Taking its title from William Wordsworth’s “She Was a Phantom of Delight,” it’s about Martha Kivelsen, one member of a two woman team exploring the surface of Io. Her lander companion, Juliet Burton, dies in an accident, but “she” continues to talk to Martha as she trudges along the dangerous surface of the moon back to the lander, hoping to reunite with Jacob Hols and the orbiter. Apparently, Io is an intelligent “machine” that was artificially created by “Mobile. Intelligent. Organic. Life.” (328). It accesses Burton’s memories of poetry and experience, and uses this in its attempts to communicate with Kivelsen.
I wonder if his choice to make the two planetary explorers female was done deliberately and if so, for what purpose? Kivelsen describes herself as also shooting for second place. She’s always on the crew, but never the commander. However, she misses her many accomplishments like being a space explorer and competing in the Olympics.
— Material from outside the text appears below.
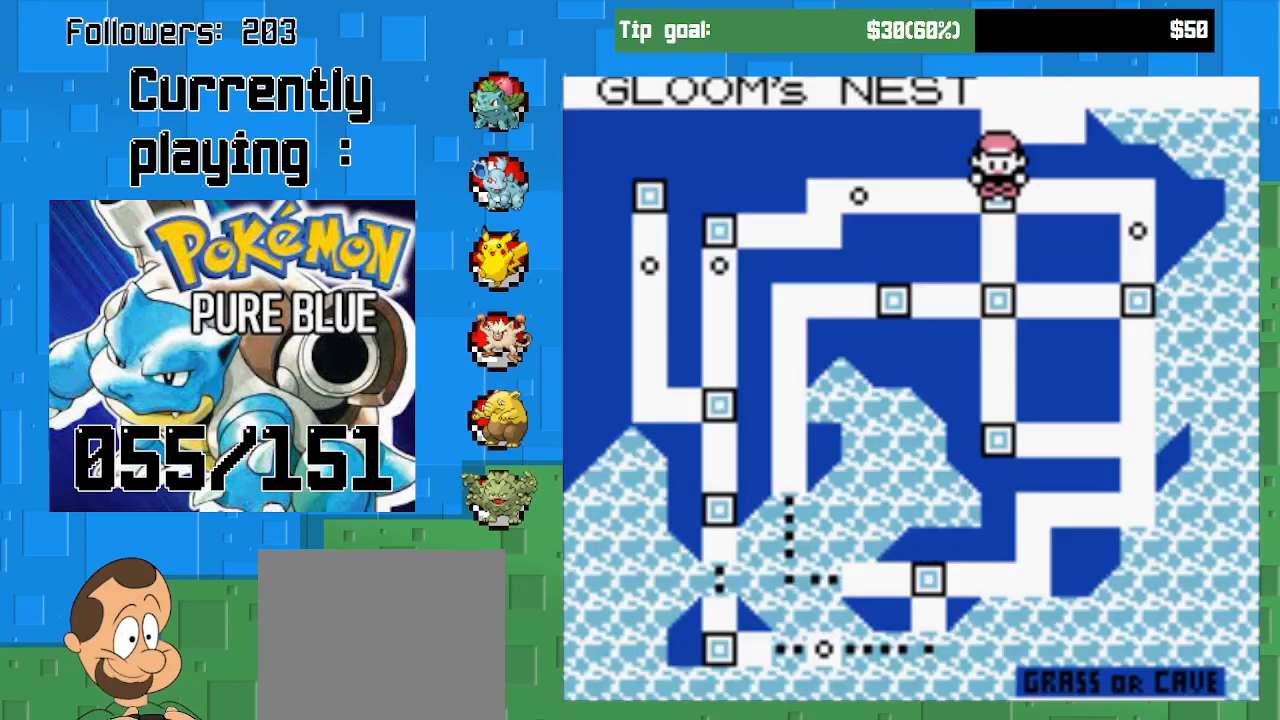
{"buttons": [], "left_stick": "center", "right_stick": "center", "events": []}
Though, she could represent women in general as always falling short of first place in the male hegemony. This is made more poignant by her female commander’s death even before the story begins. Her choice at the end of the story is foolhardy, but it gives her power over her destiny as well as that of Burton’s.
Other themes explored in the story include the nature of identity and the encoding of self in a machine thereby becoming the “deus ex machina.” Also, Swanwick’s creative use of electrical charge and the surfur dioxide composition of the surface is particularly inventive.
I found the story in The Mammoth Book of Best New SF 12, but it can also be found in Swanwick’s Tales of Old Earth. Rush out and read this story!